DataStax veröffentlicht Graphendatenbank
Die Firma erweitert ihr kommerzielles Apache-Cassandra-Angebot um die skalierbare Graphendatenbank DataStax Enterprise. Basis ist die ein Jahr zuvor ĂĽbernommene Firma Aurelius, die hinter Titan steht.
DataStax hat mit DataStax Enterprise (DSE) die wohl bekannteste kommerzielle Version der NoSQL-Datenbank Cassandra im Angebot. Mit der Übernahme von Aurelius im Jahr 2015 kaufte das Unternehmen eine Graphendatenbank und veröffentlicht nun als Ergebnis DataStax Enterpise Graph. Sie setzt auf den Kern von Cassandra und erweitert ihn um das Modell der Graphendatenbank.
Anders als bei NoSQL- und SQL-Datenbanken besteht dabei die Struktur aus Knoten und Kanten. Die Art der Sicht eignet sich besonders gut zur Darstellung von Korrelationen beispielsweise in sozialen Netzen, bei hierarchischen IoT-Verbindungen und zum Erkennen von Betrugsmustern. Statt über herkömmliche Queries Verbindungen zu suchen, spiegeln die Kanten die Relationen zwischen den Knoten wider, die über Eigenschaften genauer klassifiziert werden.

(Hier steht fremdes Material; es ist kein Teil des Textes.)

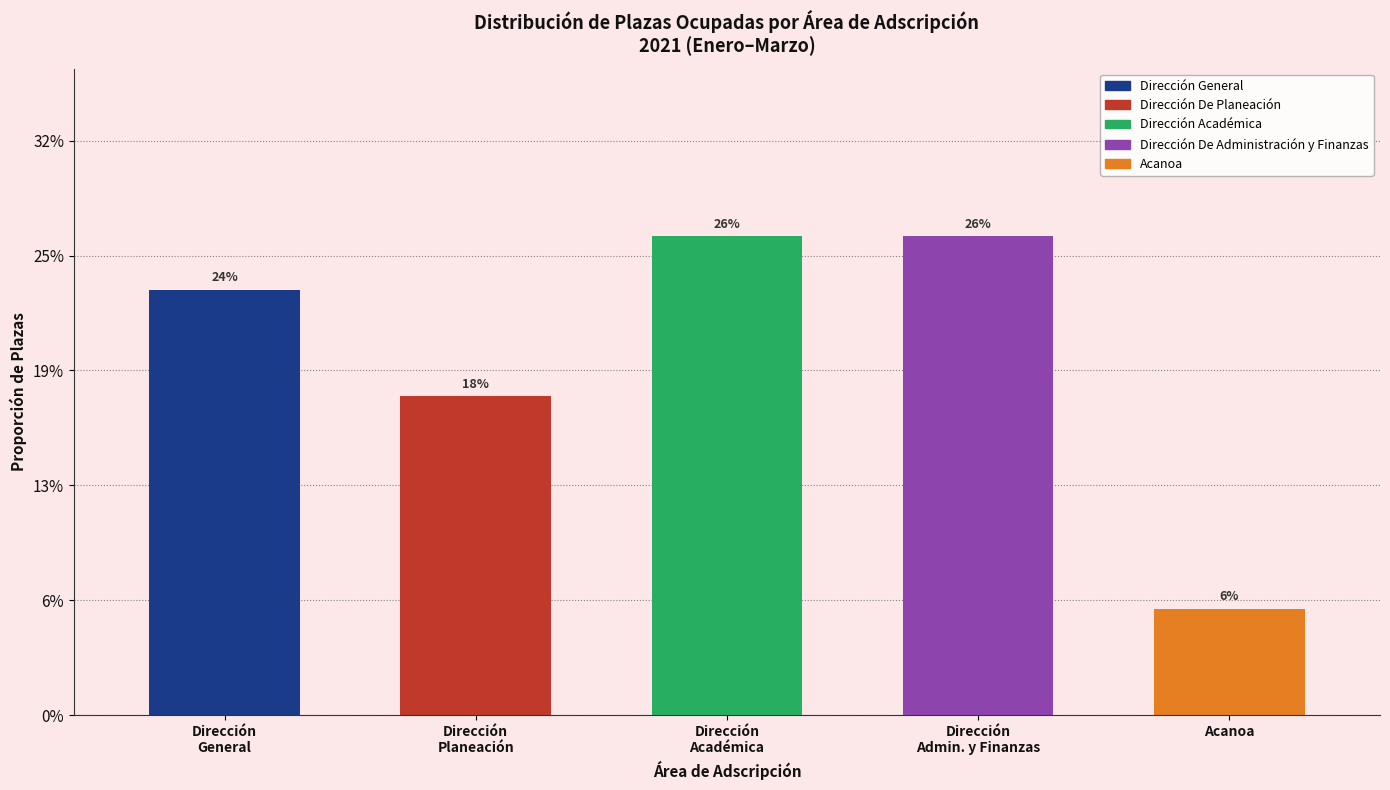

Does the chart contain any negative values?

No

DataStax Enterprise Graph setzt auf bekannte Techniken. Dazu gehört der Apache TinkerPop und die darin enthaltene Abfragesprache Gremlin. Dass sich das Design an der Open-Source-Datenbank Titan orientiert, überrascht wenig, da Aurelius wesentlich hinter dessen Entwicklung stand und eine kommerzielle Variante vertrieben hatte. Im Kern setzt DSE Graph auf Apache Cassandra, die sie als persistenten Datenspeicher verwendet.
Letzteres soll die Skalierbarkeit und Hochverfügbarkeit sicherstellen. Die Daten werden automatisch verteilt ohne Single Point of Failure gespeichert. Die Nutzer können auf dieselben Such- und Analysefunktionen zugreifen wie in DataStax Enterprise. Durch den Mulitmodellansatz können sie zudem dieselben Daten als Graph, Tabelle oder Key-Value-Paare verarbeiten.